Stimulation of the PD-1/PDL-1 T-cell co-inhibitory pathway is effective in treatment of experimental autoimmune glomerulonephritis

Abstract

Background. Experimental autoimmune glomerulonephritis (EAG) can be induced in Wistar–Kyoto (WKY) rats by immunization with the recombinant NC1 domain of the alpha 3 chain of type IV collagen [α3(IV)NC1]. EAG is characterized by circulating and deposited anti-α3(IV)NC1 antibodies, accompanied by focal necrotizing glomerulonephritis with crescent formation. Programmed death-1 (PD-1) receptor is preferentially expressed on activated T cells and binds two known ligands present on antigen presenting cells, PDL-1 and PDL-2. Engagement of PD-1 by its ligands results in a negative regulatory effect, with inhibition of downstream cellular signalling events and diminished cellular proliferation.

Methods. In order to investigate the role of the PD-1/PDL-1 co-inhibitory pathway in development of EAG, the in vivo effects of a stimulating PDL-1/Fc fusion protein were examined after the onset of disease.

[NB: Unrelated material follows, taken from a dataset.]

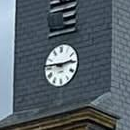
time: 2:46
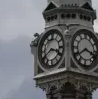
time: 3:40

Results. Stimulation of PD-1 led to a significant reduction in albuminuria, serum urea, serum creatinine, crescent formation and tubular damage compared with controls. There was also a reduction in numbers of glomerular macrophages, CD4+ T cells, CD8+ T cells and PD1+ cells compared with controls. No reduction was observed in levels of circulating or deposited antibodies.

Conclusions. These results demonstrate that PDL-1/Fc fusion protein is effective in treatment of glomerulonephritis and confirm the importance of the PD-1/PDL-1 T-cell co-inhibitory pathway in development of EAG. Strategies designed to stimulate this pathway may provide a novel approach to treatment of human glomerulonephritis.